Villa and Zapata: A History of the Mexican Revolution

Home > Other > Villa and Zapata: A History of the Mexican Revolution > Page 14
Villa and Zapata: A History of the Mexican Revolution Page 14

by Frank McLynn


  Diaz tried to stem the revolt in Morelos by co-opting the Leyva family. They were willing accomplices but were paper tigers, their credibility already shot to pieces. All Diaz accomplished was the definitive removal of another set of rivals to Zapata. Even though Emiliano still did not have the absolute allegiance of all southern guerrilla leaders - de la 0, for instance, though friendly, wrote to him as `senor Emiliano' and signed himself `Don Genovevo' - more and more local chieftains acknowledged his overlordship, each one bringing in a further band of men between 5o and 200 strong. By mid-April Zapata was directing operations with all the aplomb of a veteran commander. He learned the art of breaking down personal allegiances other than to himself by, for example, sending Tepepa to fight on the Puebla/Guerrero border with men not from Tepepa's original band; these he meanwhile melded with the rest of the army.

  Zapata's rise in southern Mexico was meteoric. His fame and influence spread like wildfire, into the states of Puebla, Tlaxcala, Mexico, Guerrero, Michoacan. This soon brought him into collision with the influential political power brokers of Guerrero state, the four Figueroa brothers, who were to Guerrero what the Terrazas were to Chihuahua, and who had hitherto looked on Morelos as a traditional political appendage to their hegemony in the south. Zapata was determined that independence for his state meant not just freedom from Diaz but also freedom from the Figueroas. What he required, either from Madero or from the Figueroas themselves, was a formal guarantee of Morelos's autonomy. This meant that he had to have in his possession all the major towns of Morelos by the time Madero started serious negotiations with Diaz. When hostilities outside Ciudad Juarez were suspended in April, Zapata realised he was in a race against time.

++++++++++

# Task objective
Translate into Spanish the following sentence from the passage on the Mexican Revolution: "By mid-April Zapata was directing operations with all the aplomb of a veteran commander."

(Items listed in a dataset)
++++++++++

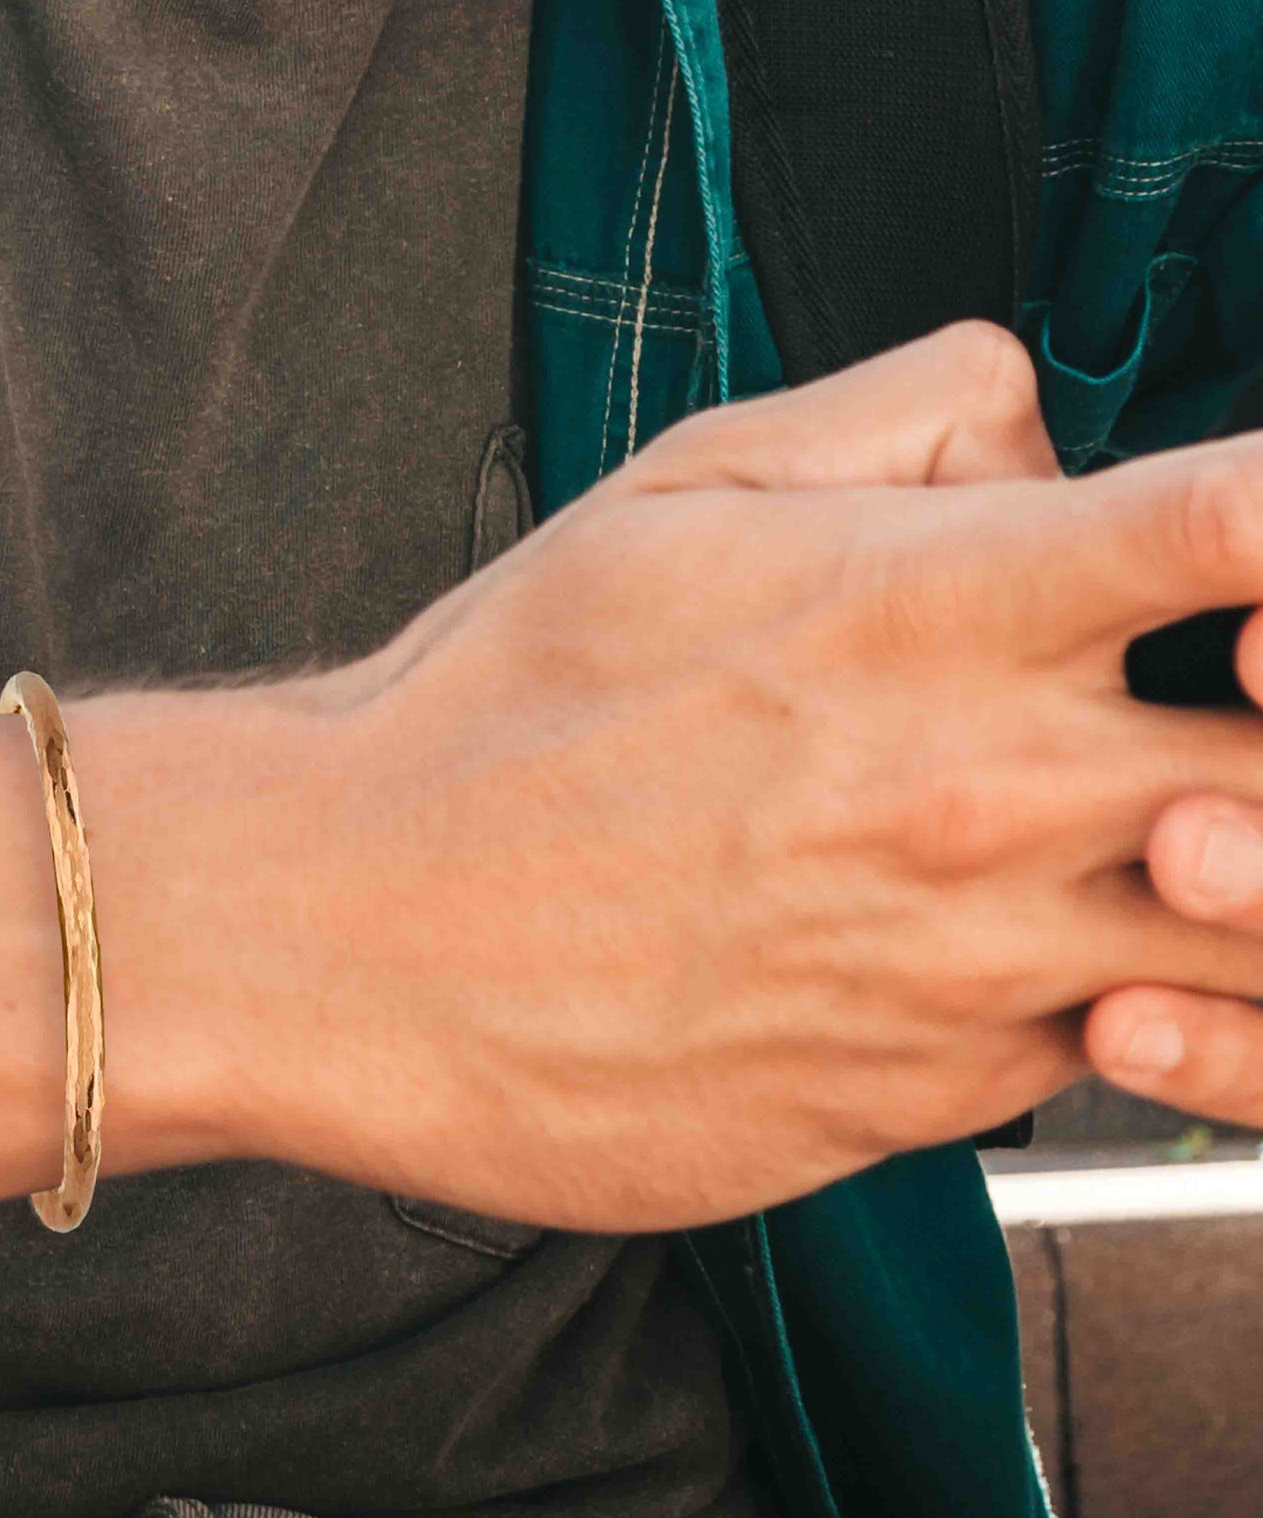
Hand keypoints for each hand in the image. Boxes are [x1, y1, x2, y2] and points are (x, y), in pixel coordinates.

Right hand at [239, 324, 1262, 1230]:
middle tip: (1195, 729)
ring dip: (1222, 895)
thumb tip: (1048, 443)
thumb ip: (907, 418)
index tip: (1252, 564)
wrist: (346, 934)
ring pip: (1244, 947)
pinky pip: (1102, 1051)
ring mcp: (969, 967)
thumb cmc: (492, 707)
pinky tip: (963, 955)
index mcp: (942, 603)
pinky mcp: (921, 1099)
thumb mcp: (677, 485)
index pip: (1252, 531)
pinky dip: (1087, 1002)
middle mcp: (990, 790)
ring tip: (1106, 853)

++++++++++

# Reply
A mediados de abril, Zapata dirigía las operaciones con todo el aplomo de un comandante veterano.